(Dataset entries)
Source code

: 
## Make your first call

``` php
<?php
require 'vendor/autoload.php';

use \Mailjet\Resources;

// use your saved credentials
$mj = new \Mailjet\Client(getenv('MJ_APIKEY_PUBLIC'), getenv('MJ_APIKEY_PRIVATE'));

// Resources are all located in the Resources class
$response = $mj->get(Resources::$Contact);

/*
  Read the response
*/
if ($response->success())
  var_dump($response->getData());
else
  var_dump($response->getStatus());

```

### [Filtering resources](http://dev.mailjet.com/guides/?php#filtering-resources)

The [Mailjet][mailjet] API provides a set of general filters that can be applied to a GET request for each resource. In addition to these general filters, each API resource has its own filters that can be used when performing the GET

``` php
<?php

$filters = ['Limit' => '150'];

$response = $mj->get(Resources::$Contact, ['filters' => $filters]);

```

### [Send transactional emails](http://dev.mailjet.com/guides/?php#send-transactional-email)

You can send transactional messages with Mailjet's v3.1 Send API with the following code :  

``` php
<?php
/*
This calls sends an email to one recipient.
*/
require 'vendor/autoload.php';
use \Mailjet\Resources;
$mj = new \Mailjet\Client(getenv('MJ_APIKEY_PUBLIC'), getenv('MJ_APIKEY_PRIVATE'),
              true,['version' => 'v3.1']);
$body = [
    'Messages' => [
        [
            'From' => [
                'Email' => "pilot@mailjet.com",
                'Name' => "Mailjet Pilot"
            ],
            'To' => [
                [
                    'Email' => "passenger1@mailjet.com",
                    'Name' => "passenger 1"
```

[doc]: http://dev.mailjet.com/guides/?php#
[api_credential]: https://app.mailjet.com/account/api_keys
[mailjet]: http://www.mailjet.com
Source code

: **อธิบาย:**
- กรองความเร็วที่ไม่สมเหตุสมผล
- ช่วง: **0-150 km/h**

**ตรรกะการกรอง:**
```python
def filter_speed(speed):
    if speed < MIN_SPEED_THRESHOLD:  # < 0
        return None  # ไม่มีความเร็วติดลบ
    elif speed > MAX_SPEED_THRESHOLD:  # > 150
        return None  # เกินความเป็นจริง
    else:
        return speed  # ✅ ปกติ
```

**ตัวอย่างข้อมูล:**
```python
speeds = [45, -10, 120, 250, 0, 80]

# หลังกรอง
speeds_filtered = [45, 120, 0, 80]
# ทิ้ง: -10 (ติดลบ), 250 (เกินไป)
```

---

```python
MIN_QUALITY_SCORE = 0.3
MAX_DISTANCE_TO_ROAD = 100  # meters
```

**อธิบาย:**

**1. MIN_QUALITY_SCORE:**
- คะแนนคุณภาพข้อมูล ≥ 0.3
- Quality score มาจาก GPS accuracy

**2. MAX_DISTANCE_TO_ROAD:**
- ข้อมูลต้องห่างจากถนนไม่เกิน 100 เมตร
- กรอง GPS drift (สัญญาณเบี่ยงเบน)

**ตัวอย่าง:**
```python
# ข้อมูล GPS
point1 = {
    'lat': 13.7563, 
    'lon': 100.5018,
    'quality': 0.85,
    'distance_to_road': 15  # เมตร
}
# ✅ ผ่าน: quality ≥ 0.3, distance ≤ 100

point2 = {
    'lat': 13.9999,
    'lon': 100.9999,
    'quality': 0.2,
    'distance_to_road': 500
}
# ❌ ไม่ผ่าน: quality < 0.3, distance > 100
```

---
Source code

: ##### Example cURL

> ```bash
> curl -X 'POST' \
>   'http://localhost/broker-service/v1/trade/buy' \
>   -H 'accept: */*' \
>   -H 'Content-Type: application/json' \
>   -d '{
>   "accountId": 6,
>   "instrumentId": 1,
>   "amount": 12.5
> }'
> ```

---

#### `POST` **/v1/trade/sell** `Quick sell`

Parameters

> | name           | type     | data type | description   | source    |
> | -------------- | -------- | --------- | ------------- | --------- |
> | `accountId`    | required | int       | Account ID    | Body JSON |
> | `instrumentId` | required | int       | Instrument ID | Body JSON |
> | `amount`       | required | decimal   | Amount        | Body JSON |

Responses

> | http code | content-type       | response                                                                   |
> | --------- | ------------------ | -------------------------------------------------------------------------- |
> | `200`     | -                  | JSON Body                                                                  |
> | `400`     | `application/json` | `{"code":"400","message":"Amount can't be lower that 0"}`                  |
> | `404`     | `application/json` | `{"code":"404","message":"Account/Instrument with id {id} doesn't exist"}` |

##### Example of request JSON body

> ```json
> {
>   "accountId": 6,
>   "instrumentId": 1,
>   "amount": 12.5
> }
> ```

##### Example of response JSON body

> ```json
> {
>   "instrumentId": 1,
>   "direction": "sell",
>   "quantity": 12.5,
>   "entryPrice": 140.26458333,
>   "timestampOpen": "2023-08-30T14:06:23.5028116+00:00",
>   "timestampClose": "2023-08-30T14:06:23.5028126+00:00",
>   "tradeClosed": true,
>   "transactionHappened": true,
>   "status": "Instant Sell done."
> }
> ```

## About this exercise
Determine how many lines above have the string "with" and output nothing besides the count.

## Response to this exercise
2